Unnamed: 0,id,ad,education,ofjobs,yearsexp,honors,volunteer,military,empholes,occupspecific,...,compreq,orgreq,manuf,transcom,bankreal,trade,busservice,othservice,missind,ownership
0,b,1,4,2,6,0,0,0,1,17,...,1.0,0.0,1.0,0.0,0.0,0.0,0.0,0.0,0.0,
1,b,1,3,3,6,0,1,1,0,316,...,1.0,0.0,1.0,0.0,0.0,0.0,0.0,0.0,0.0,
2,b,1,4,1,6,0,0,0,0,19,...,1.0,0.0,1.0,0.0,0.0,0.0,0.0,0.0,0.0,
3,b,1,3,4,6,0,1,0,1,313,...,1.0,0.0,1.0,0.0,0.0,0.0,0.0,0.0,0.0,
4,b,1,3,3,22,0,0,0,0,313,...,1.0,1.0,0.0,0.0,0.0,0.0,0.0,1.0,0.0,Nonprofit


<div class="span5 alert alert-success">
<p>Your answers to Q1 and Q2 here</p>
</div>

##### For this problem, we can apply Bootstrap Resampling Technique in order to deal with this problem.
##### Principles of CLT are definately appicable in our case.

In [41]:
w = data[data.race=='w']
b = data[data.race=='b']

In [42]:
# Your solution to Q3 here

<div class="span5 alert alert-success">
<p> Your answers to Q4 and Q5 here </p>
</div>

#### For this problem, we can apply Bootstrap Resampling Technique in order to deal with this problem.
#### Principles of CLT are definately appicable in our case.
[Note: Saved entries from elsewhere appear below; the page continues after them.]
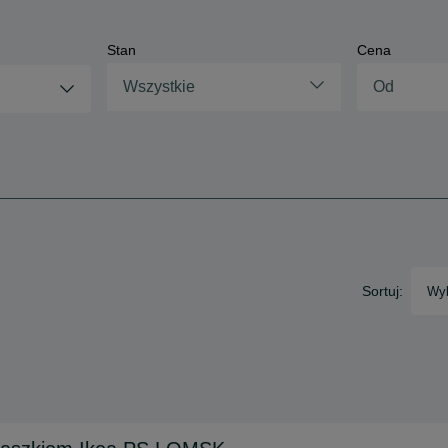
Stan
Cena
Wszystkie
Sortuj:
Wyb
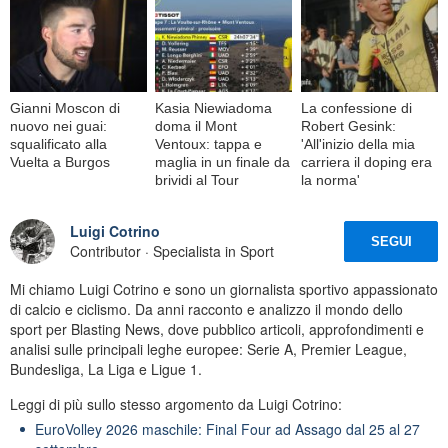
Gianni Moscon di
Kasia Niewiadoma
La confessione di
nuovo nei guai:
doma il Mont
Robert Gesink:
squalificato alla
Ventoux: tappa e
'All'inizio della mia
Vuelta a Burgos
maglia in un finale da
carriera il doping era
brividi al Tour
la norma'
Luigi Cotrino
SEGUI
Contributor · Specialista in Sport
Mi chiamo Luigi Cotrino e sono un giornalista sportivo appassionato
di calcio e ciclismo. Da anni racconto e analizzo il mondo dello
sport per Blasting News, dove pubblico articoli, approfondimenti e
analisi sulle principali leghe europee: Serie A, Premier League,
Bundesliga, La Liga e Ligue 1.
Leggi di più sullo stesso argomento da Luigi Cotrino:
EuroVolley 2026 maschile: Final Four ad Assago dal 25 al 27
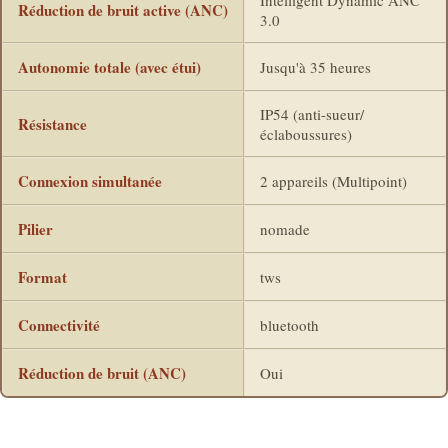
Réduction de bruit active (ANC)
3.0
Autonomie totale (avec étui)
Jusqu'à 35 heures
IP54 (anti-sueur/
Résistance
éclaboussures)
Connexion simultanée
2 appareils (Multipoint)
Pilier
nomade
Format
tws
Connectivité
bluetooth
Réduction de bruit (ANC)
Oui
#### Total Whites and Black Count

In [43]:
data.shape

(4870, 65)

### Total number of candidates taken into experiment is 4870

In [44]:
w.shape

(2435, 65)

In [45]:
b.shape

(2435, 65)

##### Total number of Whites: 2435
##### Total number of Blacks: 2435

In [46]:
whites_getting_calls = w[w.call==1]
black_getting_calls = b[b.call==1]

In [47]:
black_getting_calls.shape

(157, 65)

In [48]:
whites_getting_calls.shape

(235, 65)

##### Number of Black candidates getting calls: 235

### Z-Test for Comparing Two Proportions

##### Null Hypothesis: To answer this question, we will evaluate the hypothesis that the two proportions (whites and blacks getting interview calls ) are the same.
##### Alternate Hypothesis: To answer this question, we will evaluate the hypothesis that the two proportions(whites and blacks getting interview calls ) are not the same.

#### Two Samples z-test for Proportions
#### z = (p1 - p2)/sqrt(p1(1-p1)*(1/n1 -1/n2 ))
#### where
#### p1 = x1/ n1
#### p2 = x2/n2

In [49]:
# Your solution to Q3 here

In [50]:
import numpy as np
import pandas as pd
import seaborn as sns
from pylab import *
from IPython.display import Image
import matplotlib.ticker as mtick

import scipy.stats as stats
import statsmodels.stats.weightstats as wstats
from collections import OrderedDict

from __future__ import print_function
from __future__ import division
%matplotlib inline

In [51]:
whites_getting_calls = 235
total_sample_of_whites = 2435

black_getting_calls = 157
total_sample_of_blacks = 2435

In [66]:
# implementation from scratch
def ztest_proportion_two_samples(x1, n1, x2, n2, one_sided=False):
    p1 = x1/n1
    p2 = x2/n2    

    p = (x1+x2)/(n1+n2)
    se = p*(1-p)*(1/n1+1/n2)
    se = sqrt(se)
    
    z = (p1-p2)/se
    moe = z*se
    CI = (p1-p2)+moe
    p = 1-stats.norm.cdf(abs(z))
    p *= 2-one_sided # if not one_sided: p *= 2
    return z, p, moe,CI


In [67]:
z,p,moe,CI = ztest_proportion_two_samples(whites_getting_calls, total_sample_of_whites, black_getting_calls, total_sample_of_blacks, one_sided=False)
print(' z-stat = {z} \n p-value = {p} \n margin of error = {moe} \n Confidence Interval = {CI}'.format(z=z,p=p,moe=moe,CI=CI))

 z-stat = 4.108412152434346 
 p-value = 3.983886837577444e-05 
 margin of error = 0.032032854209445585 
 Confidence Interval = 0.06406570841889117


##### P-Value = 3.983886837577444e-05
##### Margin of Error = 0.032032854209445585
##### Confidence Interval = 0.06406570841889117
##### The low p-value indicates that the Null-Hypothesis is rejected.
##### Final Conclusion: 
##### This indicates that the race factor does have a bearing on the candidate getting interview calls. But at the same time there could be other factors at play that may influence the candidate's prospects of getting interview calls.